Dataset excerpts>
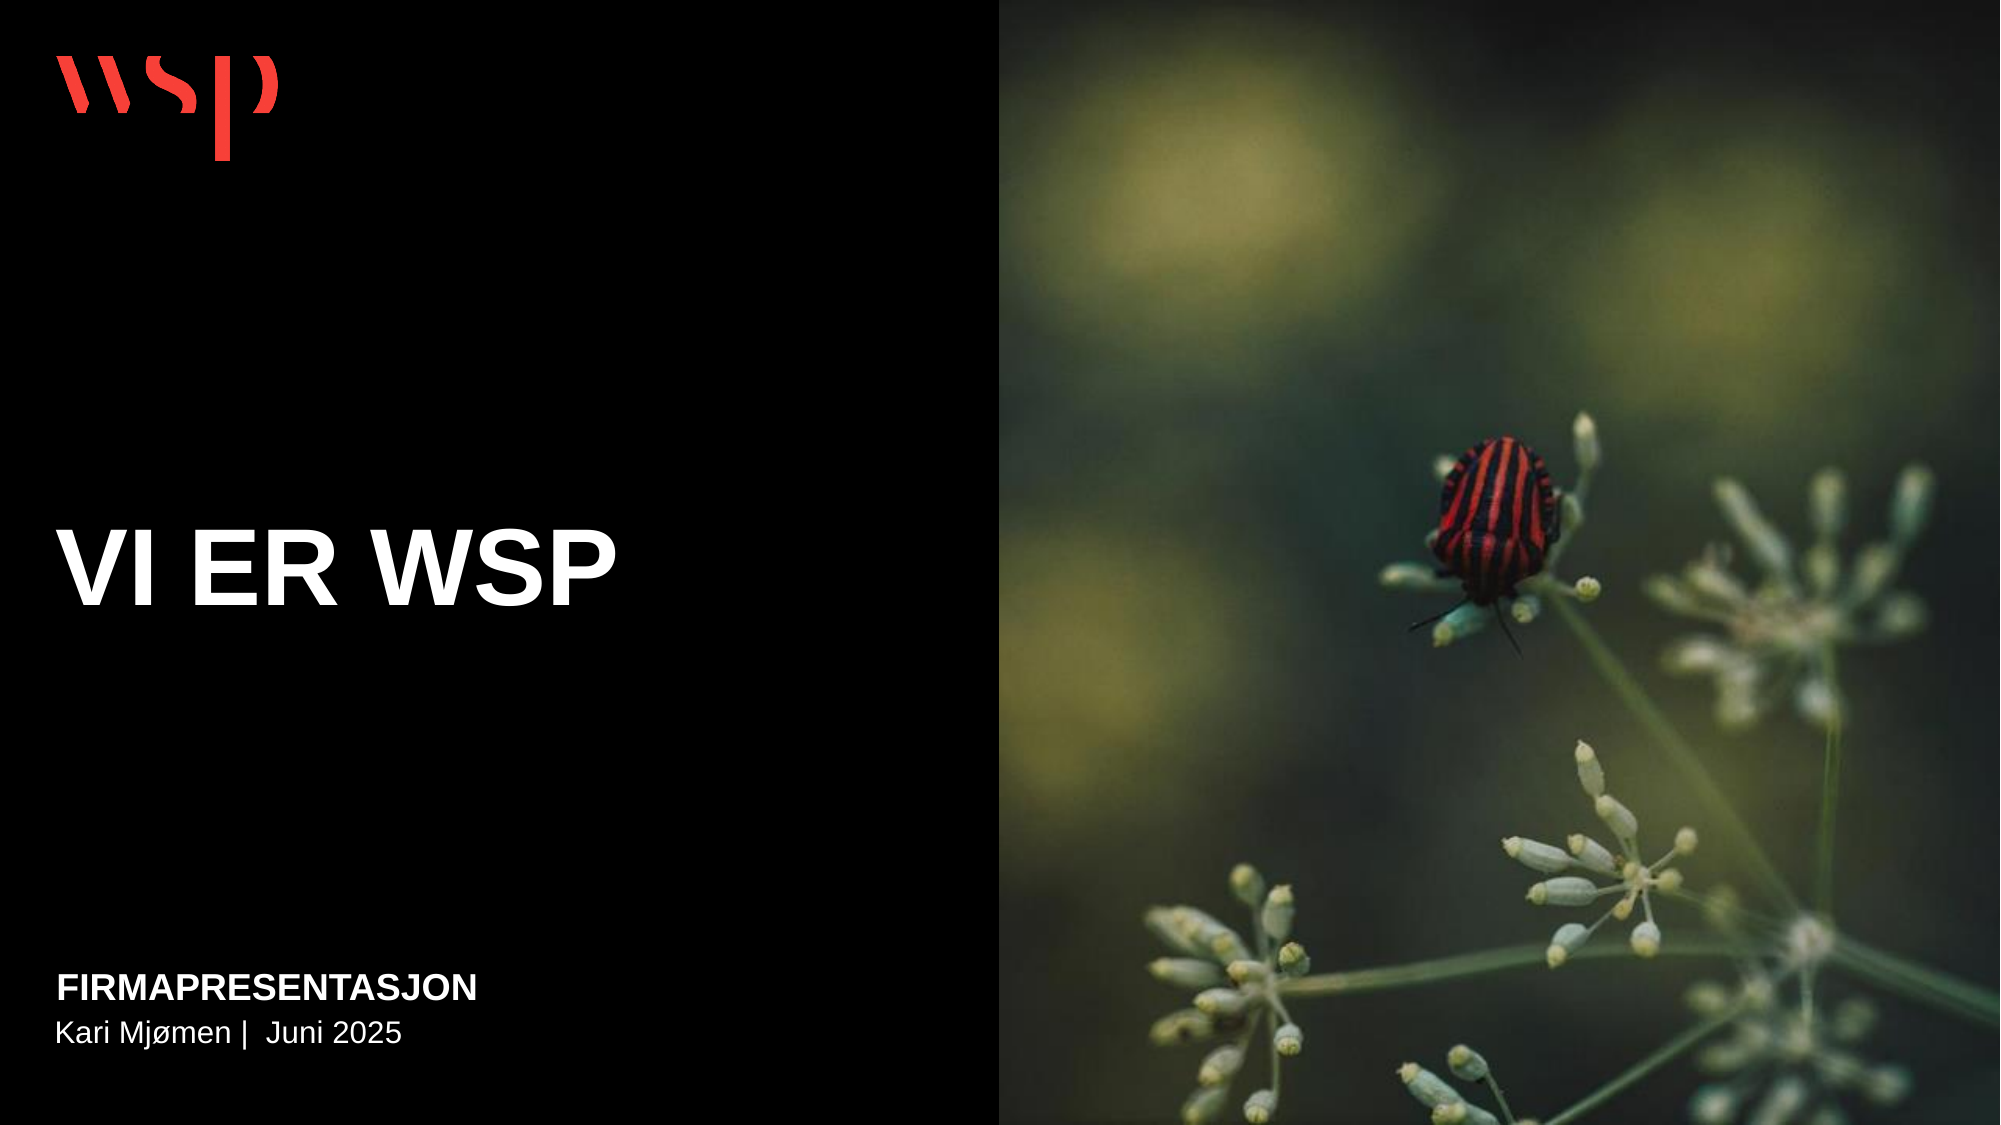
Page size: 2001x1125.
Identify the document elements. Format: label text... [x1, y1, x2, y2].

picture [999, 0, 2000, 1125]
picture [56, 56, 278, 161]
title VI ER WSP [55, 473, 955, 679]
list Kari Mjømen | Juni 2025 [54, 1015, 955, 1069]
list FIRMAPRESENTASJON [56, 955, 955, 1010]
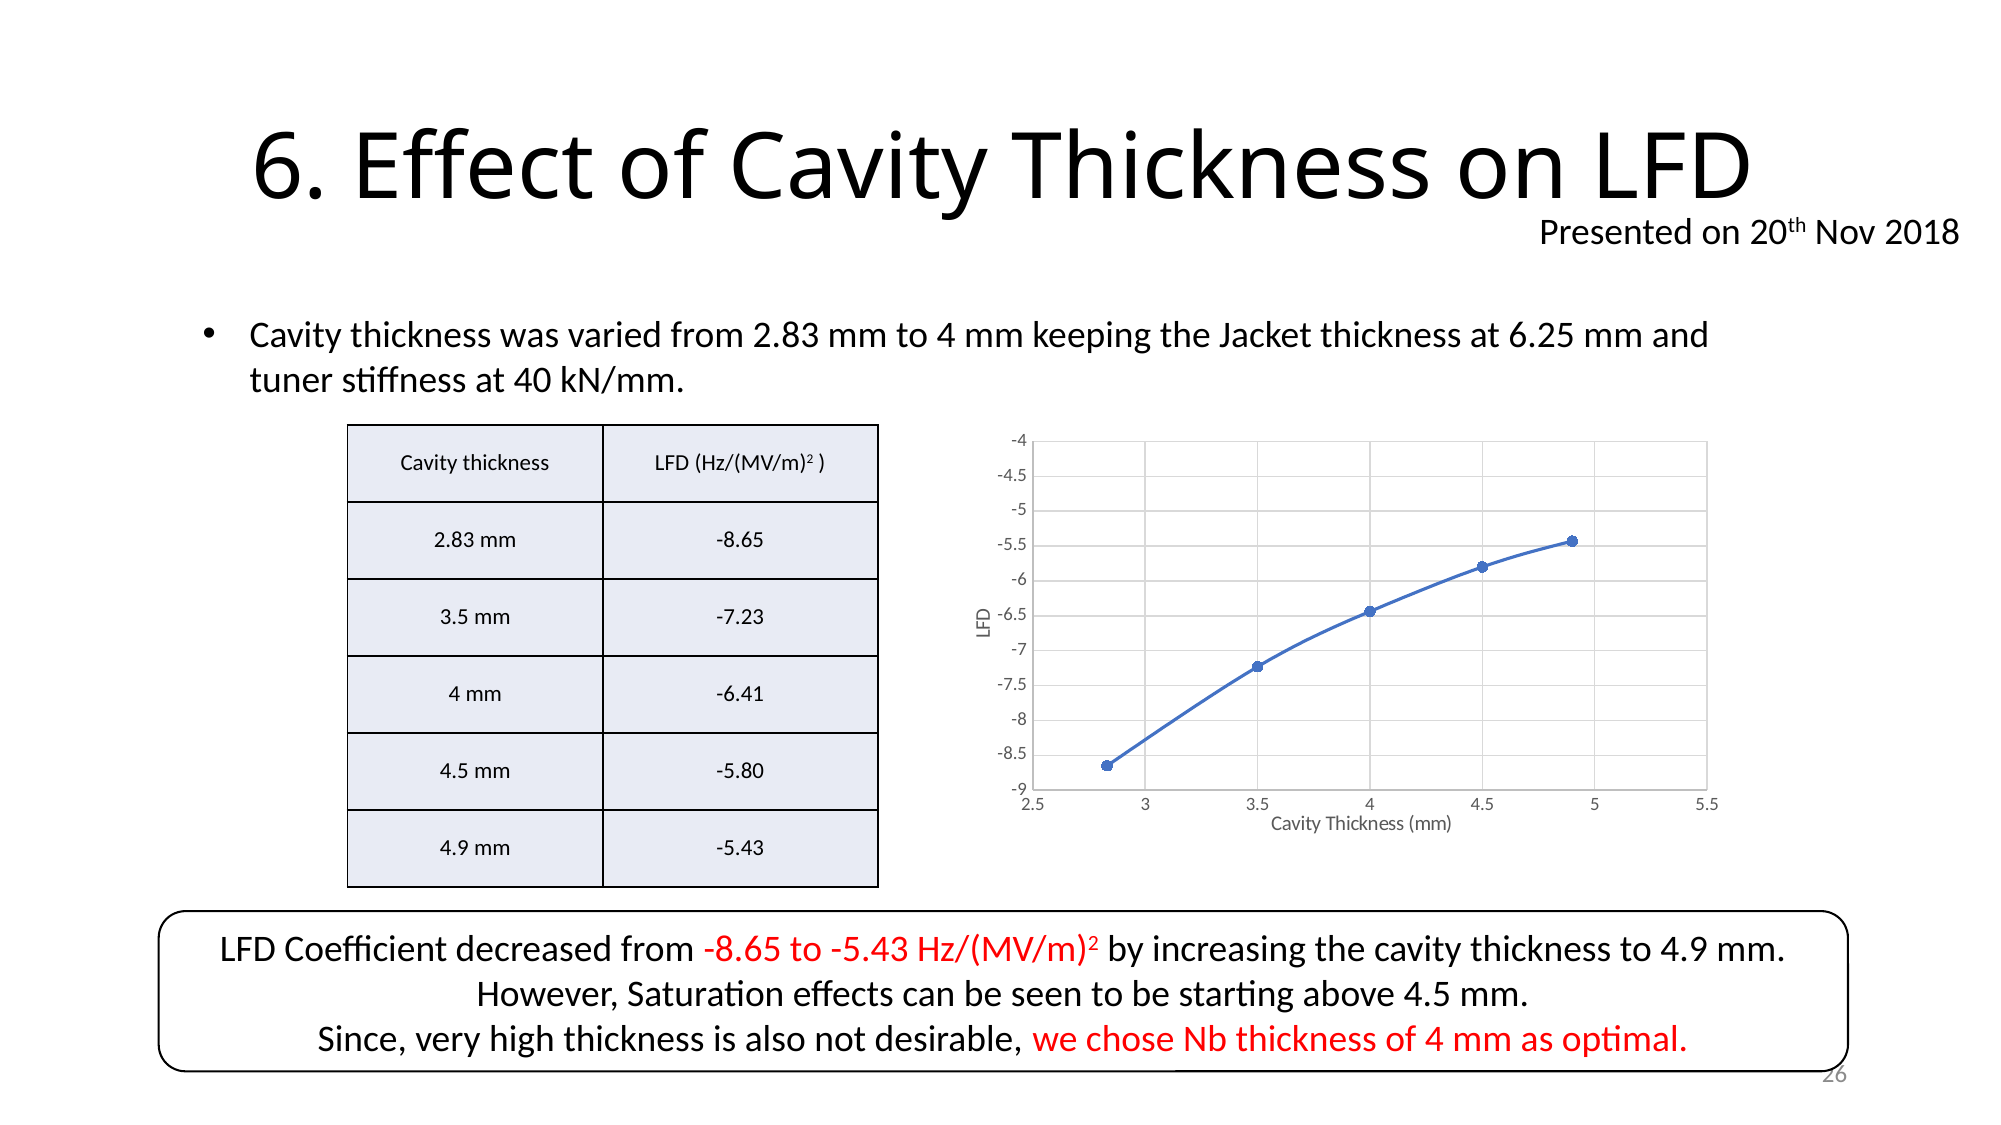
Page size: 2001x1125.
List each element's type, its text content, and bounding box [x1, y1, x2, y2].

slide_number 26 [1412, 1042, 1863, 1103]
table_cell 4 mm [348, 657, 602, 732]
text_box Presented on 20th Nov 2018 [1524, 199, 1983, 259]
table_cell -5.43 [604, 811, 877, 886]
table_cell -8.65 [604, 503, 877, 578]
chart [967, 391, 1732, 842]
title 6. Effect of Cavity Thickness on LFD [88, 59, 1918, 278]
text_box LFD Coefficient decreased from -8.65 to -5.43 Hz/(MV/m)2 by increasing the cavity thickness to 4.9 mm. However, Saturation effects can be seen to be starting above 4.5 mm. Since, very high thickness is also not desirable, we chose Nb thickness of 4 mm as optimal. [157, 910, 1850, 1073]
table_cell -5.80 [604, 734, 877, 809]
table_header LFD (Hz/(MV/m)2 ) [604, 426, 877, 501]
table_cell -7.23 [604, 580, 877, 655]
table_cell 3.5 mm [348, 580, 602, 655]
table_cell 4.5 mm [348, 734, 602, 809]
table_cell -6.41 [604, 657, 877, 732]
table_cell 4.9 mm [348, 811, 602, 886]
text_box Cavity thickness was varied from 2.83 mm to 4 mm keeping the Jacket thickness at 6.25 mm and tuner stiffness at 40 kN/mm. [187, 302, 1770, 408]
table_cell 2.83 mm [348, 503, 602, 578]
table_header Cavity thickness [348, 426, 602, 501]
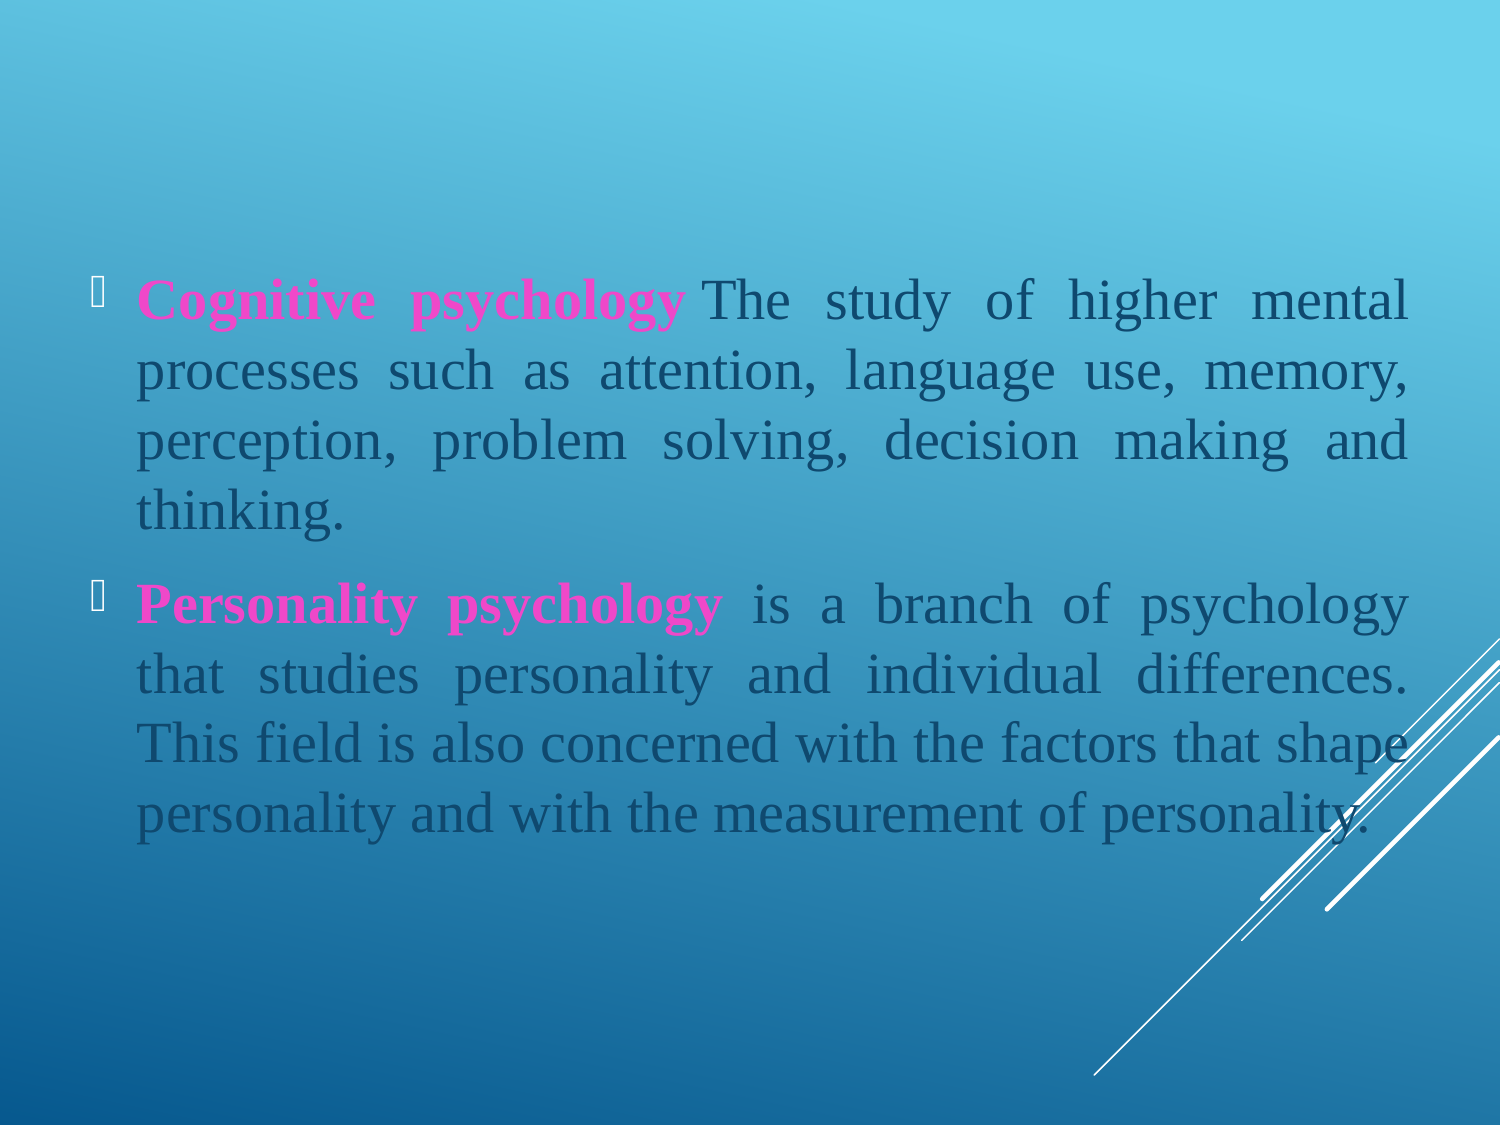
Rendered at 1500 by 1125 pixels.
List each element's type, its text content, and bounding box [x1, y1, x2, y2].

TASK REQUIREMENTS> Retype the data above in full, exactly as it stands, and skip any image.

ANSWER BOX>
Page size: 2001x1125.
Identify the document elements. Format: label text... [x1, y1, x2, y2].

picture [999, 0, 2000, 1125]
picture [56, 56, 278, 161]
title VI ER WSP [55, 473, 955, 679]
list Kari Mjømen | Juni 2025 [54, 1015, 955, 1069]
list FIRMAPRESENTASJON [56, 955, 955, 1010]
Page size: 2001x1125.
List each element's type, its text content, and bounding box [x1, y1, x2, y2].

slide_number 26 [1412, 1042, 1863, 1103]
table_cell 4 mm [348, 657, 602, 732]
text_box Presented on 20th Nov 2018 [1524, 199, 1983, 259]
table_cell -5.43 [604, 811, 877, 886]
table_cell -8.65 [604, 503, 877, 578]
chart [967, 391, 1732, 842]
title 6. Effect of Cavity Thickness on LFD [88, 59, 1918, 278]
text_box LFD Coefficient decreased from -8.65 to -5.43 Hz/(MV/m)2 by increasing the cavity thickness to 4.9 mm. However, Saturation effects can be seen to be starting above 4.5 mm. Since, very high thickness is also not desirable, we chose Nb thickness of 4 mm as optimal. [157, 910, 1850, 1073]
table_cell -5.80 [604, 734, 877, 809]
table_header LFD (Hz/(MV/m)2 ) [604, 426, 877, 501]
table_cell -7.23 [604, 580, 877, 655]
table_cell 3.5 mm [348, 580, 602, 655]
table_cell 4.5 mm [348, 734, 602, 809]
table_cell -6.41 [604, 657, 877, 732]
table_cell 4.9 mm [348, 811, 602, 886]
text_box Cavity thickness was varied from 2.83 mm to 4 mm keeping the Jacket thickness at 6.25 mm and tuner stiffness at 40 kN/mm. [187, 302, 1770, 408]
table_cell 2.83 mm [348, 503, 602, 578]
table_header Cavity thickness [348, 426, 602, 501]
Rendered at 1500 by 1125 pixels.
List each element's type, its text content, and bounding box [x1, y1, x2, y2].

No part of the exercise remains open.